Code 22 protests held with 22 minutes of silence denouncing police brutality, criminal violence

Sometimes it is the silence that speaks volumes.

About three dozen church leaders held a silent protest at the corner of Woodward and W. Grand Blvd in Detroit for 22 minutes on Monday.

The protest condemned the police killings of Black men and women and the kind of violence that unfolded this past weekend. Four people were killed and 25 were shot including two children.

Pastor Jeremy Bennett is part of the Code 22 movement. 

"It was right around the corner from Plainview," he said. "When the shooting happened, I was at my son's house. And here we found out it was two little children and the father. That's terrible."

Code 22 calls for 24 hours on the 22nd day of June. 

Pastor Ovella Davis started the campaign a decade ago to protest violence. This year Code 22 protesters gathered in Romulus, Detroit's New Center area and the city's east side.

"Our goal was to send a message that it is not just the police, not just Crime Stoppers, not just the FBI, it was the highest authority in the land that spoke, and that was God who said 'Thou shall not kill,'" she said. 

One protester said that, "If we can stop it for one day, that may lead to two days, and 10 days."

These protests against police brutality coincide with the uptick of community violence in several cities including Detroit. Organizers are mindful of how critics often use the latter in an attempt to delegitimize the former.

Pastor Maurice "Mo" Hardwick also weighed in.

"It was wrong to murder George Floyd with a knee," he said. "It is just as wrong to murder him with a gun by a Black man."

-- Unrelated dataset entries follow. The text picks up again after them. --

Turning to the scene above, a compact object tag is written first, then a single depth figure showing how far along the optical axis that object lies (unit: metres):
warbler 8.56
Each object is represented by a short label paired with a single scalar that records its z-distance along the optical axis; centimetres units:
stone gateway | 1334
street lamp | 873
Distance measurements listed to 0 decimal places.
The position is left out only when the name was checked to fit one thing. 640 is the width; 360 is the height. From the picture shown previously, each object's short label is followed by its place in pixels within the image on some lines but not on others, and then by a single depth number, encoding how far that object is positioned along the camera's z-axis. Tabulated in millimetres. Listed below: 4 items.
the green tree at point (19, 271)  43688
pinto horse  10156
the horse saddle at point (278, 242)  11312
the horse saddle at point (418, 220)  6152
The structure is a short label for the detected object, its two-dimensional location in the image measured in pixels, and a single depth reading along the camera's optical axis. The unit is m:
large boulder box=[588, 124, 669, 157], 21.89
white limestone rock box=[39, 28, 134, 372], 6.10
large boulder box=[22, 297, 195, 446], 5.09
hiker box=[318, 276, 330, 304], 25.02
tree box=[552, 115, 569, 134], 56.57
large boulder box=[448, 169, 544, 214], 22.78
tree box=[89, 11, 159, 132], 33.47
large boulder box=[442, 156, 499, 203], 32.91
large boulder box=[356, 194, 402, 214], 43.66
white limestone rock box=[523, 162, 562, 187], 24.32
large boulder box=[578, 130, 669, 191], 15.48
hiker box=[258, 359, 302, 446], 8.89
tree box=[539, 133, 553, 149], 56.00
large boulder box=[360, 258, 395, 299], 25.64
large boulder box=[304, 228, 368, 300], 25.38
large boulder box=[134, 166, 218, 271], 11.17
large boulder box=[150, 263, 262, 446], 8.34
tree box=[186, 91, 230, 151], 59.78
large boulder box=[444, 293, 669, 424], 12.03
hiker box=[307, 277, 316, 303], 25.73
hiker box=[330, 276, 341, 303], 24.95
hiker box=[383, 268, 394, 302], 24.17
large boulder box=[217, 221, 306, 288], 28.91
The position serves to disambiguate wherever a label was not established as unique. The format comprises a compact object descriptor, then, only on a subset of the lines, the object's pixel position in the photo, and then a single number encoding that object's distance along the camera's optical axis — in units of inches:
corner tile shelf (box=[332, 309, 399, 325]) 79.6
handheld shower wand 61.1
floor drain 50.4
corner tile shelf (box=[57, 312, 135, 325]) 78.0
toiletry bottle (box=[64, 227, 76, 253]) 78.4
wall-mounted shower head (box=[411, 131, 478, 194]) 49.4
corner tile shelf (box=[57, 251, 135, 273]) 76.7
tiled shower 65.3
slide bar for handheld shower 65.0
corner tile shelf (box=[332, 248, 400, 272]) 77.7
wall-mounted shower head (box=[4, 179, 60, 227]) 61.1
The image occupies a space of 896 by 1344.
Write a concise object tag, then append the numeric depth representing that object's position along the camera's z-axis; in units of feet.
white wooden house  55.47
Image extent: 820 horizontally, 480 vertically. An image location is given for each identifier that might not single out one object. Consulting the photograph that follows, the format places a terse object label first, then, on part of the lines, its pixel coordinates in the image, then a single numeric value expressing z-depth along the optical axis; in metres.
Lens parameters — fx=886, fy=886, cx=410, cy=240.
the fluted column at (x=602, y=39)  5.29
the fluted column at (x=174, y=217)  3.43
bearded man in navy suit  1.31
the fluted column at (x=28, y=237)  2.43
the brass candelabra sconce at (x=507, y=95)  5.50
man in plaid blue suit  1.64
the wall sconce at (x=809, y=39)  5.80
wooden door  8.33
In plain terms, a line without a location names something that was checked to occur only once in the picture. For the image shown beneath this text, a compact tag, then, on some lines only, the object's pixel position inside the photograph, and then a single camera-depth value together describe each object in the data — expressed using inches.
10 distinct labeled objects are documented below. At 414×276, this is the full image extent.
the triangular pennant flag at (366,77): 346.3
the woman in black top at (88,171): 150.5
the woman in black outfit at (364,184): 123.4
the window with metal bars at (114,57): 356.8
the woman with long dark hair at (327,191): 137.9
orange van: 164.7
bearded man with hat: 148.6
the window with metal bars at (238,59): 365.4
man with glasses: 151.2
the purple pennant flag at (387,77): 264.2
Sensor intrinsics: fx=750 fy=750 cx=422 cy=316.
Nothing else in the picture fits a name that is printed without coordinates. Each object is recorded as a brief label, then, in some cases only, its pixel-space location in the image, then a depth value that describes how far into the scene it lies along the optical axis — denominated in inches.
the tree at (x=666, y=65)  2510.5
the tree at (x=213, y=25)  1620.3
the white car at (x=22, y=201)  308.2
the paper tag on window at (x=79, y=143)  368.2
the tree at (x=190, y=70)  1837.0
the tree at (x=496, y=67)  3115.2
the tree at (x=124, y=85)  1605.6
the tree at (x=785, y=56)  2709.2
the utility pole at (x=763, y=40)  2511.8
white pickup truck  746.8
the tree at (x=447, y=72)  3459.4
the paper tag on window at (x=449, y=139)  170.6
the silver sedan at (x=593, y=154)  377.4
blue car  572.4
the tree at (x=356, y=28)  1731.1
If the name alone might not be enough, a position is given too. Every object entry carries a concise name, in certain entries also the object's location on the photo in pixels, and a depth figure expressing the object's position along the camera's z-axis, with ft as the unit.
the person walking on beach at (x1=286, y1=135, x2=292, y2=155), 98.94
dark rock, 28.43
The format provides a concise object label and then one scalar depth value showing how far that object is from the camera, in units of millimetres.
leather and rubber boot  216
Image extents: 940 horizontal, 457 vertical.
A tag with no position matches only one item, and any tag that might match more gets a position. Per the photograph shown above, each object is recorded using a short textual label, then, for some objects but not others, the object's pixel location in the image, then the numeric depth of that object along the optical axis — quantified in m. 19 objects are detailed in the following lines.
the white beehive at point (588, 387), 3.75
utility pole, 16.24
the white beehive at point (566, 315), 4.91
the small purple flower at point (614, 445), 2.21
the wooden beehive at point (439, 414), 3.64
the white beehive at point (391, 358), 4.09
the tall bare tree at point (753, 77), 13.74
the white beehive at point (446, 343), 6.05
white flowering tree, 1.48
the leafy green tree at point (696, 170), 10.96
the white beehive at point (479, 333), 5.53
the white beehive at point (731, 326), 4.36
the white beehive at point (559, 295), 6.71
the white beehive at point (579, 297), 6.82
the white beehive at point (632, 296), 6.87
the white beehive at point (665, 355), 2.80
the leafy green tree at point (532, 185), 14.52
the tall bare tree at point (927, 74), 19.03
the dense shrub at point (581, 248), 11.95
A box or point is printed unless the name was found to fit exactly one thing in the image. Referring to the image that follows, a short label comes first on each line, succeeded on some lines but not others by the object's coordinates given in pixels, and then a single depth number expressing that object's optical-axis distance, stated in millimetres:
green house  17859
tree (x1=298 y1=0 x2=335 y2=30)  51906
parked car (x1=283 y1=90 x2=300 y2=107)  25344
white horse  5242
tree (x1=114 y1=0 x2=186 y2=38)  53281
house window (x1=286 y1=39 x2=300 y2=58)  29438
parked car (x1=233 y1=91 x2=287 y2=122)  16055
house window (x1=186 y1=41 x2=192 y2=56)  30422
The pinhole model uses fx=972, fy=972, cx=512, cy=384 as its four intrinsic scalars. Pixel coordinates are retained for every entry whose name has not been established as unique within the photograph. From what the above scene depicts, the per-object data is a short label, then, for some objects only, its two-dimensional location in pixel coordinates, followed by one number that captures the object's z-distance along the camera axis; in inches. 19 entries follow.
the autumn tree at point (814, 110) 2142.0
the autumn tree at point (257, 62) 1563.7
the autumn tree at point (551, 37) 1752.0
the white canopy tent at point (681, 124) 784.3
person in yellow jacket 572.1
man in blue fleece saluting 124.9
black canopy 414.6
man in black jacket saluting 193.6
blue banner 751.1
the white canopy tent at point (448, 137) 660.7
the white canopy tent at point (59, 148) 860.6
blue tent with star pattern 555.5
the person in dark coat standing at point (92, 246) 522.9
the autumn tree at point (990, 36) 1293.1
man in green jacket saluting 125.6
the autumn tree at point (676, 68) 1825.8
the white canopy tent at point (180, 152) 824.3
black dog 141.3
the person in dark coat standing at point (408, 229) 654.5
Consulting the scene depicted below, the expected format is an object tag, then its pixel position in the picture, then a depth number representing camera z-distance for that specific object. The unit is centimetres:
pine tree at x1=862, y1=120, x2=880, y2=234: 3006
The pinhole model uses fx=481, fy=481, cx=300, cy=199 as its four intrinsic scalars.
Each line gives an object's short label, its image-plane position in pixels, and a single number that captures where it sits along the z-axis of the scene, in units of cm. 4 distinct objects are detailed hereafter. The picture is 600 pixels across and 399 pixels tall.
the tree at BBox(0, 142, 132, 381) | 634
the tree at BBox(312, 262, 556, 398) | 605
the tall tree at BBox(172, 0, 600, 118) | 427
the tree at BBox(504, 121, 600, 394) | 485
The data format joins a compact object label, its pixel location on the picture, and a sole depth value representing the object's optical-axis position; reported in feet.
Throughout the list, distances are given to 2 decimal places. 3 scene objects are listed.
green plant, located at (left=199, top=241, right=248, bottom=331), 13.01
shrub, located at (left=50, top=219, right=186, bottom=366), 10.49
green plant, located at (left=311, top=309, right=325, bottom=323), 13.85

Hardwick, from the Live in Peace Movement, says those who would weaponize the term "Black on Black crime" against African-Americans lamenting both community violence and police brutality, are missing the mark.

"Every culture has its own crime in its own community and culture, we know this," he said. "But we are checking ourselves. We don't need you to check us. You need to check yourself. Make sure you ain't killing us."